If I Were Running A Company…Religion Rules

Written by Tracy

A few weeks ago, I wrote a post about if you have to choose between talent or cultural fit. There was a great debate on my Linkedin profile and mostly people want cultural fit, for which I understand. I stated I wanted talent because I would rather have skill and work on the person being an individual coming into a team than someone who knows what’s going on but does not have the ceiling to take it to the next level. My convictions are assured.

Yesterday, The Supreme Court voted, 5-4, that for-profit (or “closely-held”) companies can be exempt from the Affordable Care Act on religious ground. That means companies would not provide contraception for their employees if it does not follow the religions’ guidelines, rules, laws, bylaws, order, etc. The decision is central to women’s reproductive health. Opponents say the decision intrude’s women’s rights and the company can act as a person. People for the ruling will say it’s a victory for religious liberty.

On an HR standpoint, this has huge ramifications. If you want the detail version of how the Supreme Court ruling affects HR, read Heather Bussing and Eric B. Meyer.

I’m looking at this at from a recruiting and employer branding point of view and this could potentially be a mess. In my personal view, if you’re a privately-held company, you can do whatever you want: hire attractive people, hire everyone from your alma mater, hire people who share your same interests, anything is fair game in the private sector/small business arena. Companies don’t have to listen to anyone, but they have to realize their decision has consequences. It is great that you have a point of view, but some (or most) will not side on your opinion. On the Hobby Lobby front, sure, companies now have a unique employer branding strategy, but what about maximizing your outreach? If they want young people, that’s tough since the people are moving away from organized religion. If you want women, you have to find the 2% who used only natural family planning.

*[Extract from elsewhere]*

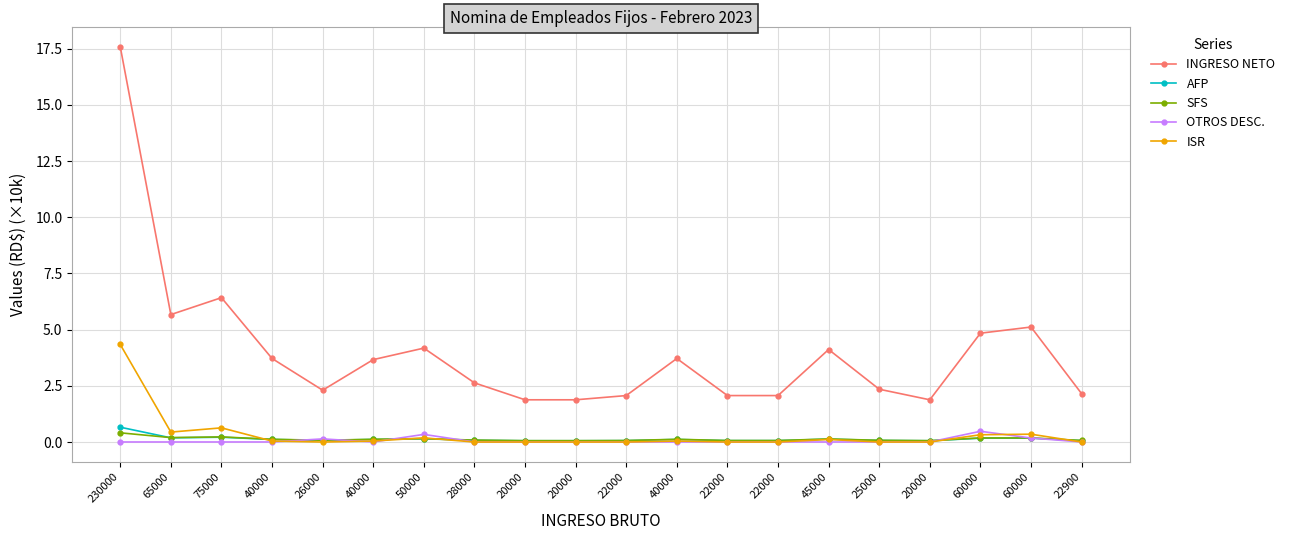

What is the approximate value of SFS at 20000?

0.1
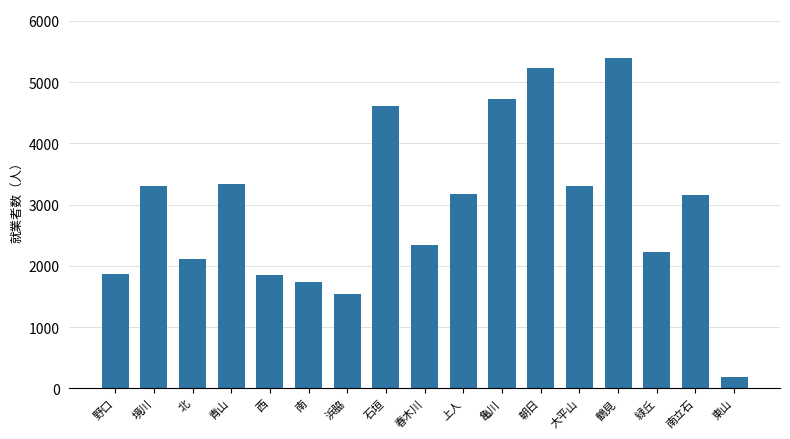

At which category does the chart reach its peak across all series?

鶴見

The Supreme Court’s ruling on reproductive health has political, religious, and workplace ramifications on the contraceptive front. You probably know my personal feelings, but I will say this as a business person, I don’t care what you do (unless your practices harms others) as your business is your business, but if you put more rules for your company to follow, I’ll take the ones you rejected with open arms. As I’ve said before, cultural fit can be discriminated, but talent does not.